Director: Pradeep Sarkar
Cast: Kajol, Riddhi Sen, Tota Roy Choudhury, Neha Dhupia
You remember Anjali Sharma – the character Kajol played in Kabhi Khushi Kabhie Gham...? She's over-animated, shrill and drop-dead gorgeous. Well, if she got older and became a single mom, she would be Eela in Helicopter Eela. Eela also has that Mrs. Raichand trait of sensing when her son is near. So just like Jaya Bachchan turns to the door in K3G before Shah Rukh Khan walks in, Eela opens the door even before her son, Vivaan has knocked. But what was the ultimate proof of maa ka pyaar in 2001 has become a sign of smothering in 2018.
Eela, as the title tells us, is a nightmarish helicopter parent. She hovers over every aspect of her son's life. When he asks for privacy, she says, "Kaisi privacy? Teri chaddi badli hai maine." Just like in the Melissa McCarthy film Life of the Party, Eela ends up going to college with her child. Which of course pushes her suffocating ways to the next level.
The film is based on the Gujarati play Beta Kaagdo by Anand Gandhi who has co-written the screenplay with Mitesh Shah. The writers and director Pradeep Sarkar want to create a portrait of a middle-aged, middle-class woman who must rediscover herself and find a life outside of her son. It's a worthy idea but the narration is almost entirely lacking in insight or authenticity. Little of it rings true – especially not the bewildering plot twist that makes Eela a single parent and puts an end to her career as a singer.
Helicopter Eela has been produced by Ajay Devgn and it comes off as a vanity project for his wife. In every scene, Kajol is fabulously put together – even when she's in bed or in the the hospital after giving birth, her hair and lipstick are in place. Instead of being moved by Eela's story, which is the story of countless Indian mothers, I was admiring Kajol's lovely kurtas and marveling at the fact that she looks just as beautiful now as she did in K3G. What's harder to digest is her acting. Kajol is far too eager to be likeable, charming and funny. In a few emotional scenes, you glimpse the actress who once spoke straight to your heart. But mostly, her acting is so broad, that you feel like she's overcompensating for the lack of script.

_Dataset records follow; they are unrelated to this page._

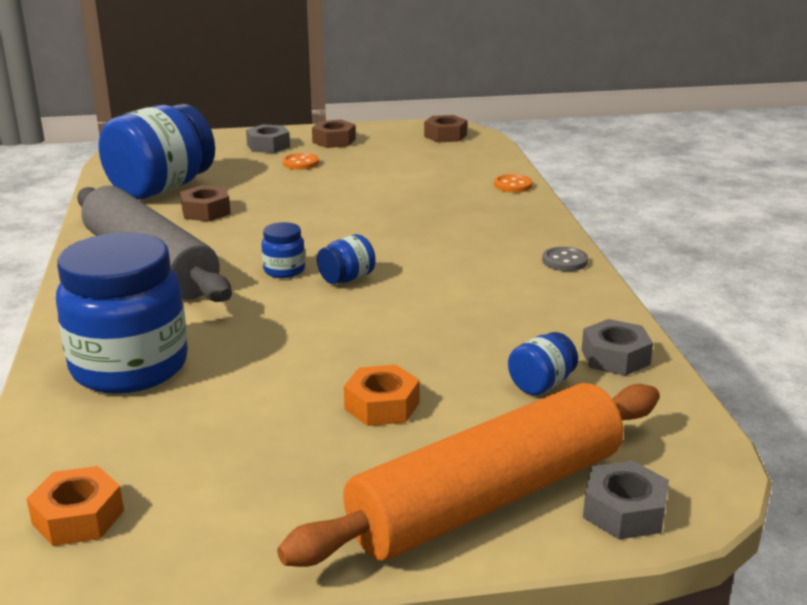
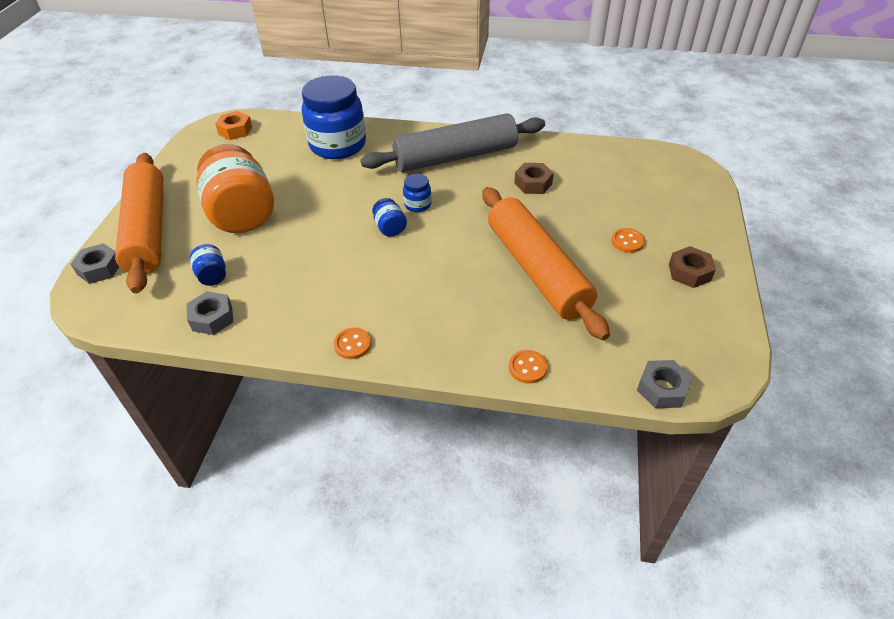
camera: 110 degrees right, 20 degrees up
blue jar [99,104,215,200] -> none
grey nut [246,124,290,153] -> grey nut moved to [637,360,693,408]
orange nut [344,365,420,426] -> orange jar [196,144,274,233]
brown nut [424,115,467,142] -> none
grey button [542,247,588,271] -> orange button [334,328,371,359]
none -> orange rolling pin [483,187,610,340]

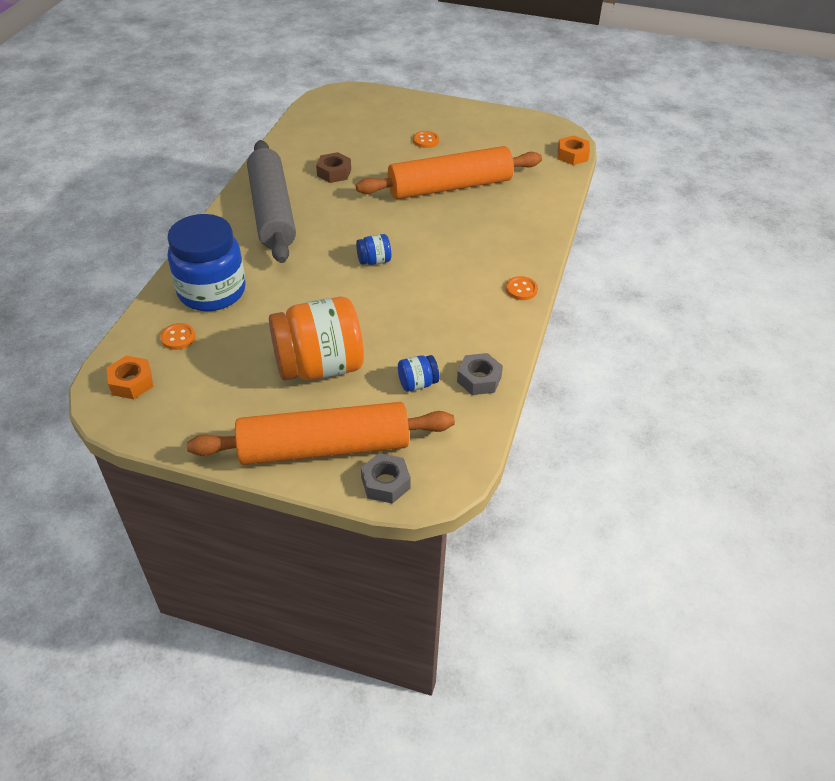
camera: 85 degrees left, 0 degrees up
blue jar [403,174,431,212] -> none
orange button [509,350,548,384] -> orange button moved to [160,323,196,350]
grey nut [637,360,693,408] -> orange nut [558,136,590,165]
brown nut [669,246,716,288] -> none

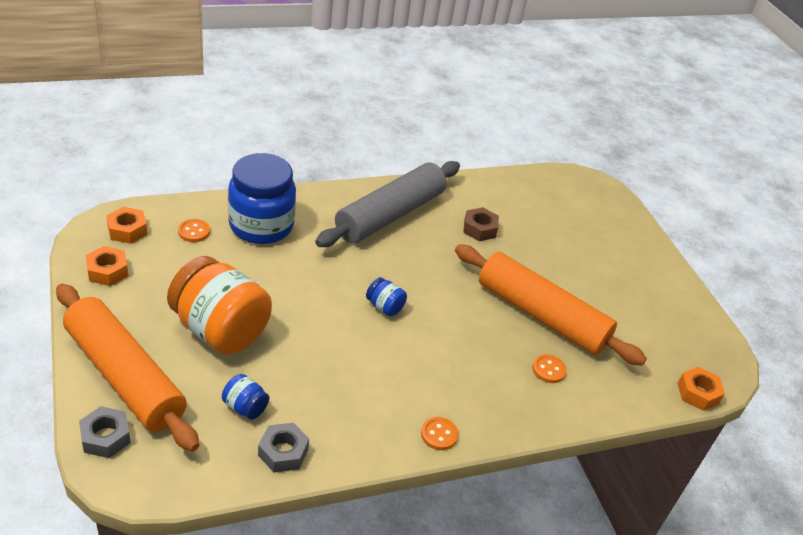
camera: 50 degrees right, 5 degrees down
orange button [413,131,439,148] -> orange button moved to [532,354,567,383]
none -> orange nut [86,246,128,286]

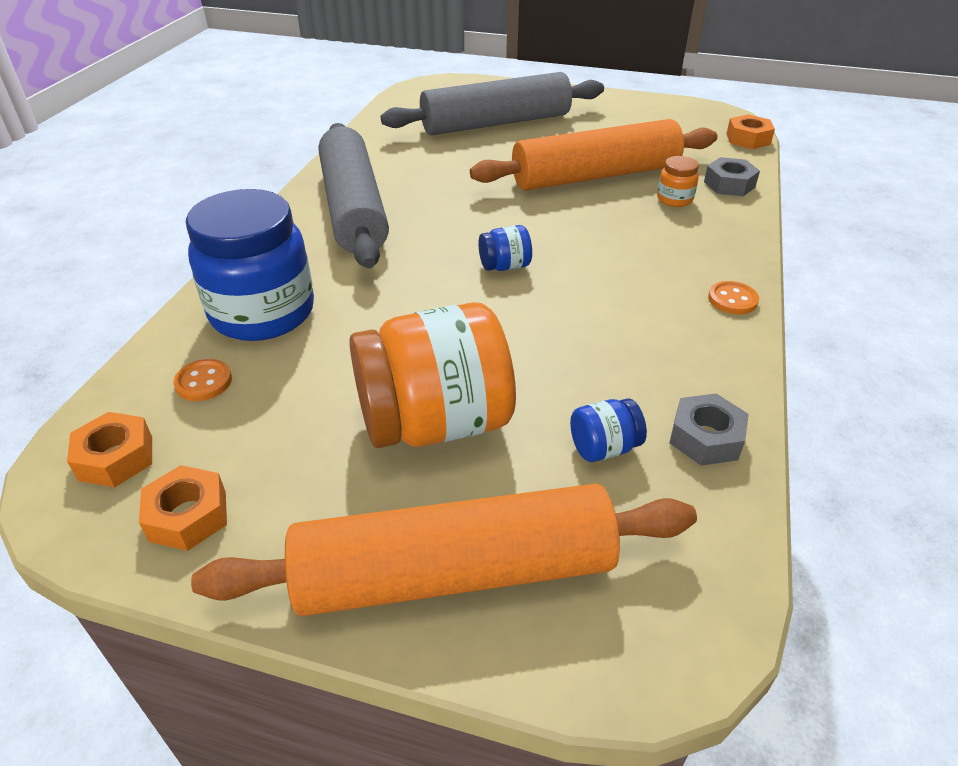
camera: 50 degrees left, 0 degrees up
grey nut [79,406,131,458] -> grey nut moved to [704,157,760,196]
brown nut [463,207,499,241] -> none
orange button [532,354,567,383] -> orange jar [657,156,699,207]
none -> grey rolling pin [381,72,604,135]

National Award-winning actor Riddhi Sen brings some heft to a generic part. He and Kajol work well together. Their relationship is convincing but the screenplay is so juvenile that little connects. In one scene, Vivaan's father leaves his diary for him. Mother and son exchange a pained look. We get a close up of the diary and then we never see it again. You are left wondering – what the hell was that about?
Tota Roy Choudhury plays the dad and Neha Dhupia is a college drama teacher – I realised that just as Ronit Roy has become the staple abusive father, Neha has become the staple friend who enables the leading lady to rediscover herself – she did it in Tumhari Sulu and Karan Johar's short film in the Lust Stories anthology. A flashback takes us to the 90s, when Eela is trying be a singer. We get glimpses of folks like Ila Arun, Baba Seghal and Mahesh Bhatt made younger with black hair. It's a little disturbing.
In once scene, Eela tells a college-mate, who is obviously half her age, to call her 'Eela' instead of 'Eela aunty'. She says, "I'm very modern." But this film doesn't feel modern. It feels dated and shallow.